Timing averages for 2012-2016 shots
Reading MDSplus: 3.87387 s
Calculating autocorrelation: 0.0920277 s
Butterworth Filter: 0.194109 s
Finding TQ: 0.00131993 s
Total: 4.16501 s

[hwietfeldt]

@yumouwei @AlexSaperstein

Once we are satisfied with the method and testing, I'll clean up the method and turn the draft PR into a normal PR.

[yumouwei]

I refactored the lines for retrieving the SXR chords and doing the autocorrelation check. Can you double-check and make sure this method still behaves the same?

[yumouwei]

@hwietfeldt can you fill in these references?

[hwietfeldt]

I reproduced the previous test results with your new commits (see the below plot). I'll add the references soon.

[hwietfeldt]

Note the similar plot from the initial comment on the PR was from a slightly outdated version, so the results of the 'Old' are a bit better than the test results of the plot in the initial comment. 'Old' refers to the test results of the latest version prior to William's commits, and 'New' is using the version after William's commits. They agree perfectly, so the method behaves the same before and after William's refactoring.

[yumouwei]

@hwietfeldt can you put this plot and the comments in the main thread? This comment thread will be collapsed once we hit "resolve conversation"

[AlexSaperstein]

Things look good to me. I checked the TQ labels against the manual labels i did for the 100 flattop shots from ramping analysis and the labels for the most part look much better than the automated t_disrupt (CQ time) labels

The caveat is that within this dataset there are more examples where the TQ is labeled more than 1 ms beyond the manual label (31 out of the 100 cases). However, after manually inspecting several of the outlier cases, it seems that many of their manual labels were maybe just a little too early, with the automatic TQ label appearing more appropriate.

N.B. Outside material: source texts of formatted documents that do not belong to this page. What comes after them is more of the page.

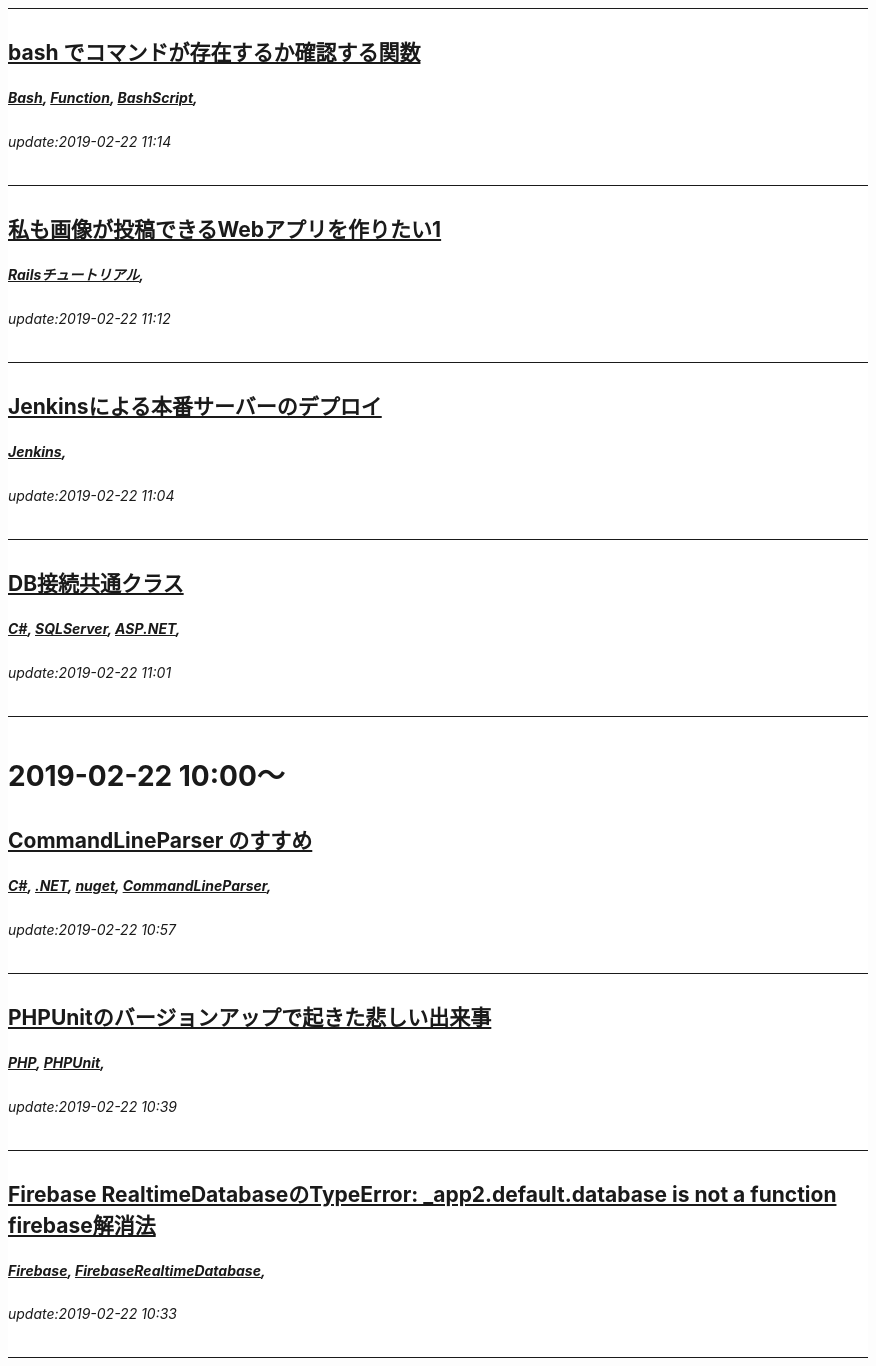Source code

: 
---
## [bash でコマンドが存在するか確認する関数](https://qiita.com/KEINOS/items/7a34d577e4f614d35913)
##### [Bash](https://qiita.com/tags/Bash), [Function](https://qiita.com/tags/Function), [BashScript](https://qiita.com/tags/BashScript), 
###### update:2019-02-22 11:14
---
## [私も画像が投稿できるWebアプリを作りたい1](https://qiita.com/oyaken0717/items/143308612ff822a0dd5a)
##### [Railsチュートリアル](https://qiita.com/tags/Railsチュートリアル), 
###### update:2019-02-22 11:12
---
## [Jenkinsによる本番サーバーのデプロイ](https://qiita.com/zakki/items/4d6e8a1a8f10af11c52c)
##### [Jenkins](https://qiita.com/tags/Jenkins), 
###### update:2019-02-22 11:04
---
## [DB接続共通クラス](https://qiita.com/sat0tabe/items/9e526bd692aae87bc33a)
##### [C#](https://qiita.com/tags/C#), [SQLServer](https://qiita.com/tags/SQLServer), [ASP.NET](https://qiita.com/tags/ASP.NET), 
###### update:2019-02-22 11:01
---




# 2019-02-22 10:00～
## [CommandLineParser のすすめ](https://qiita.com/kawaidainfinity/items/0aeace9a49b9770e2545)
##### [C#](https://qiita.com/tags/C#), [.NET](https://qiita.com/tags/.NET), [nuget](https://qiita.com/tags/nuget), [CommandLineParser](https://qiita.com/tags/CommandLineParser), 
###### update:2019-02-22 10:57
---
## [PHPUnitのバージョンアップで起きた悲しい出来事](https://qiita.com/satthi/items/12327a153a55c4ed1665)
##### [PHP](https://qiita.com/tags/PHP), [PHPUnit](https://qiita.com/tags/PHPUnit), 
###### update:2019-02-22 10:39
---
## [Firebase RealtimeDatabaseのTypeError: _app2.default.database is not a function firebase解消法](https://qiita.com/Takumi_Kaibara/items/a4c98ec70ee02f7e4048)
##### [Firebase](https://qiita.com/tags/Firebase), [FirebaseRealtimeDatabase](https://qiita.com/tags/FirebaseRealtimeDatabase), 
###### update:2019-02-22 10:33
---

As a result, it looks to me like these labels are pretty good!

[hwietfeldt]

I reproduced the previous test results with William's new commits. Note the similar plot from the initial comment on the PR was from a slightly outdated version, so the results of the 'Old' are a bit better than the test results of the plot in the initial comment. 'Old' refers to the test results of the latest version prior to William's commits, and 'New' is using the version after William's commits. They agree perfectly, so the method behaves the same before and after William's refactoring.

[hwietfeldt]

I added the references and a sentence describing the accuracy of the labeler to the docstring. I also merged the latest few commits from dev. I reran my testing scripts, reproducing the above plot, this time with 'Old' being the results after William's commits and 'New' being after merging the latest commits from dev, so the labeler works as before.